Table 4 The total sediment runoff change under scenarios 2 (tons)

Conclusion

It is anticipated that changes in land use would bring about regional hydrologic conditions that will bring about a variety of effects on water supply as well as on human health in emerging nations such as Vietnam. In recent years, the transformation of land use and land cover has posed a significant challenge for the social and economic development of upland areas in northern Vietnam. This is because of the connection between land-use and cover change and downstream environmental implications, such as the quantity and quality of water. The results of this research led to the evaluation, with the use of the Geographic Information System (GIS) and the SWAT model, of the impacts of land-use change on streamflow and sediment runoff (Soil and Water Assessment Tools). The watershed around the Thac Ba reservoir was chosen for exploration because it is used for agriculture, the generation of electricity, and the provision of household water. According to the findings, the seasonal streamflow had been altered in a way that was more complicated than what had been observed in earlier forest conversion scenarios. This was discovered. An increase in the average streamflow was seen throughout both the wet and dry seasons, which is an encouraging development in terms of streamflow.
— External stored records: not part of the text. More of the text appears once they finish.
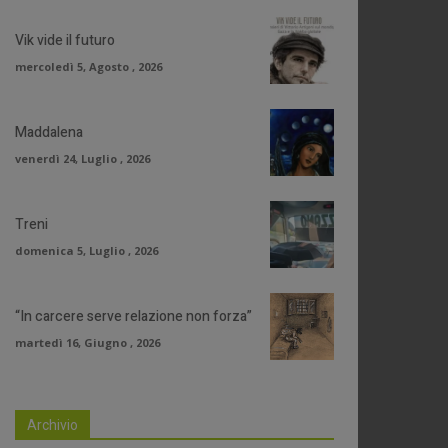
Vik vide il futuro
mercoledì 5, Agosto , 2026
Maddalena
venerdì 24, Luglio , 2026
Treni
domenica 5, Luglio , 2026
“In carcere serve relazione non forza”
martedì 16, Giugno , 2026
Archivio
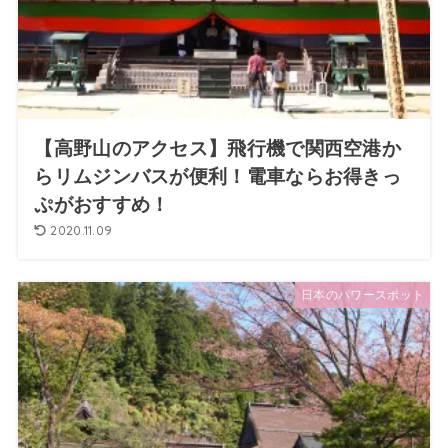
【高野山のアクセス】飛行機で関西空港か
らリムジンバスが便利！電車ならお得きっ
ぷがおすすめ！
2020.11.09
日本のパワースポット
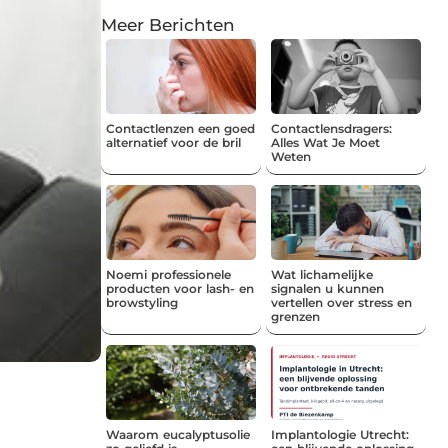
Meer Berichten
Contactlenzen een goed
Contactlensdragers:
alternatief voor de bril
Alles Wat Je Moet
Weten
Noemi professionele
Wat lichamelijke
producten voor lash- en
signalen u kunnen
browstyling
vertellen over stress en
grenzen
Waarom eucalyptusolie
Implantologie Utrecht:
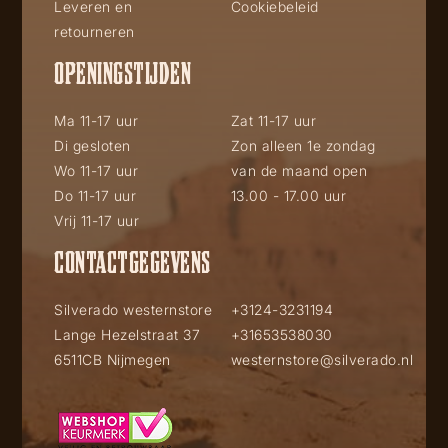
Leveren en
Cookiebeleid
retourneren
OPENINGSTIJDEN
Ma 11-17 uur
Zat 11-17 uur
Di gesloten
Zon alleen 1e zondag
Wo 11-17 uur
van de maand open
Do 11-17 uur
13.00 - 17.00 uur
Vrij 11-17 uur
CONTACTGEGEVENS
Silverado westernstore
+3124-3231194
Lange Hezelstraat 37
+31653538030
6511CB Nijmegen
westernstore@silverado.nl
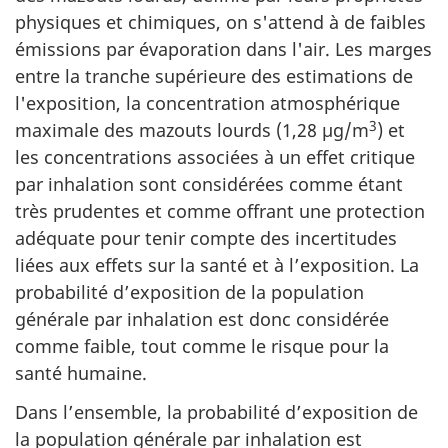
physiques et chimiques, on s'attend à de faibles
émissions par évaporation dans l'air. Les marges
entre la tranche supérieure des estimations de
l'exposition, la concentration atmosphérique
3
maximale des mazouts lourds (1,28 µg/m
) et
les concentrations associées à un effet critique
par inhalation sont considérées comme étant
très prudentes et comme offrant une protection
adéquate pour tenir compte des incertitudes
liées aux effets sur la santé et à l’exposition. La
probabilité d’exposition de la population
générale par inhalation est donc considérée
comme faible, tout comme le risque pour la
santé humaine.
Dans l’ensemble, la probabilité d’exposition de
la population générale par inhalation est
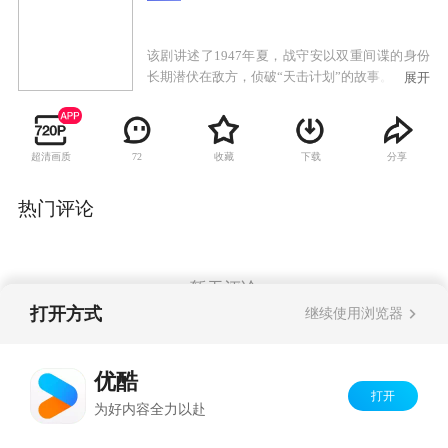
该剧讲述了1947年夏，战守安以双重间谍的身份
长期潜伏在敌方，侦破“天击计划”的故事。
展开
超清画质
收藏
下载
分享
72
热门评论
暂无评论
打开方式
继续使用浏览器
Copyright©
2026
优酷 youku.com
版权所有
优酷
京ICP备06050721号-1
打开
为好内容全力以赴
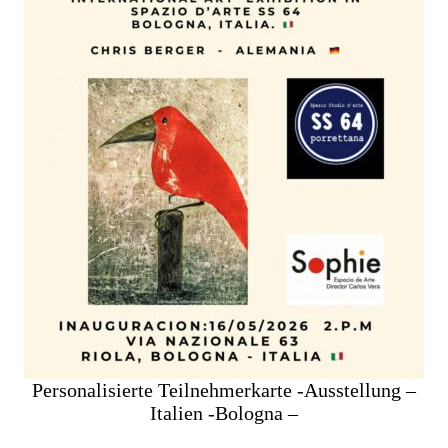
Personalisierte Teilnehmerkarte -Ausstellung –
Italien -Bologna –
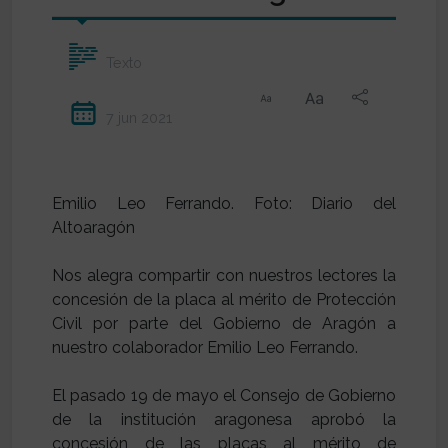
Texto
7 jun 2021
Emilio Leo Ferrando. Foto: Diario del
Altoaragón
Nos alegra compartir con nuestros lectores la
concesión de la placa al mérito de Protección
Civil por parte del Gobierno de Aragón a
nuestro colaborador Emilio Leo Ferrando.
El pasado 19 de mayo el Consejo de Gobierno
de la institución aragonesa aprobó la
concesión de las placas al mérito de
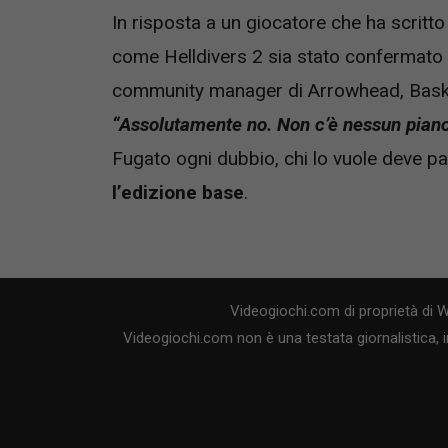
In risposta a un giocatore che ha scritto 
come Helldivers 2 sia stato confermat
community manager di Arrowhead, Baski
“Assolutamente no. Non c’è nessun pian
Fugato ogni dubbio, chi lo vuole deve p
l’edizione base
.
Videogiochi.com di proprietà di 
Videogiochi.com non è una testata giornalistica, i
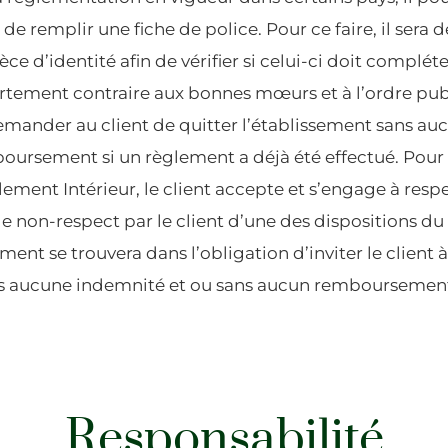
ée, de remplir une fiche de police. Pour ce faire, il ser
ce d’identité afin de vérifier si celui-ci doit compléte
rtement contraire aux bonnes mœurs et à l’ordre pu
emander au client de quitter l’établissement sans au
oursement si un règlement a déjà été effectué. Pour 
ement Intérieur, le client accepte et s’engage à respe
e non-respect par le client d’une des dispositions d
ement se trouvera dans l’obligation d’inviter le client 
ns aucune indemnité et ou sans aucun remboursement
Responsabilité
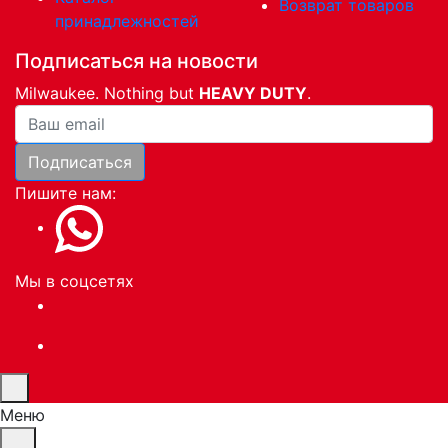
Возврат товаров
принадлежностей
Подписаться на новости
Milwaukee. Nothing but
HEAVY DUTY
.
Ваша почта
Подписаться
Пишите нам:
Мы в соцсетях
Меню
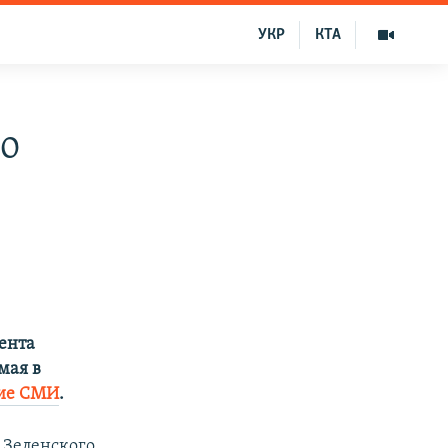
УКР
КТА
го
ента
мая в
кие СМИ
.
 Зеленского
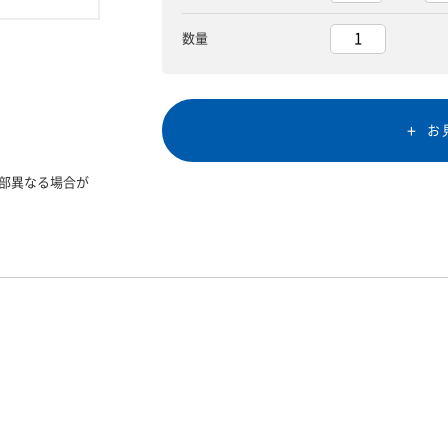
数量
お
部異なる場合が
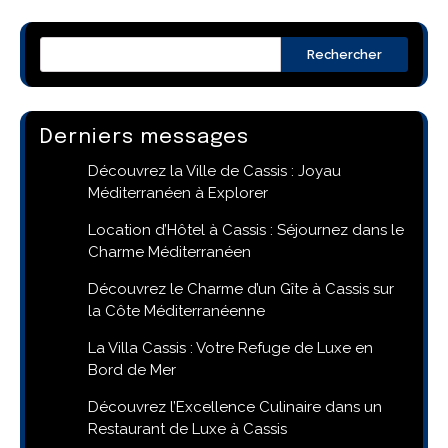
Rechercher
Derniers messages
Découvrez la Ville de Cassis : Joyau
Méditerranéen à Explorer
Location d’Hôtel à Cassis : Séjournez dans le
Charme Méditerranéen
Découvrez le Charme d’un Gîte à Cassis sur
la Côte Méditerranéenne
La Villa Cassis : Votre Refuge de Luxe en
Bord de Mer
Découvrez l’Excellence Culinaire dans un
Restaurant de Luxe à Cassis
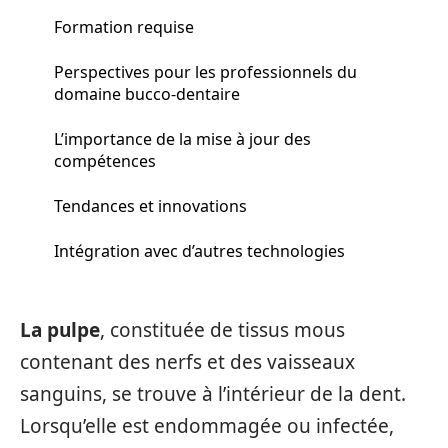
Formation requise
Perspectives pour les professionnels du
domaine bucco-dentaire
L’importance de la mise à jour des
compétences
Tendances et innovations
Intégration avec d’autres technologies
La pulpe
, constituée de tissus mous
contenant des nerfs et des vaisseaux
sanguins, se trouve à l’intérieur de la dent.
Lorsqu’elle est endommagée ou infectée,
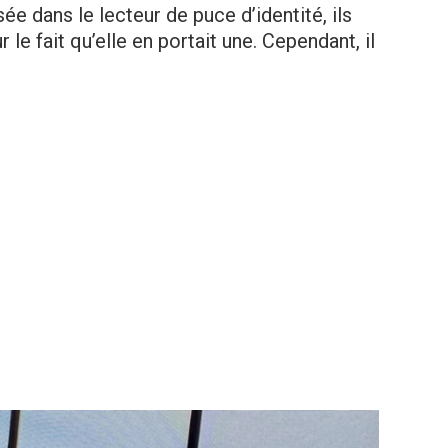
sée dans le lecteur de puce d’identité, ils
 le fait qu’elle en portait une. Cependant, il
When compared to the baseline scenario, the average values for the rainy season are projected to increase by 4.72 and 8.04 percent, respectively, according to scenarios 2.3 and 2.4, which are considered to be extreme scenarios. On the other hand, the average values for the dry season show only a slight increase (1.9 percent in extreme scenario). Further investigation indicates that the annual average flow rate increases throughout the course of the year, but that it remains on a downward trend throughout the months of November, December, and January. According to the several scenarios, the month of May (with changes ranging from 2.77 percent to 15 percent) and the month of June both see the most significant shifts (ranging from 2.11 percent to 14.7 percent). In addition, the maximum average streamflow during the dry months is predicted to fall by approximately 3.5 percent in November and December under scenario 2.4, but to increase under scenario 2.4 during the months of March and April.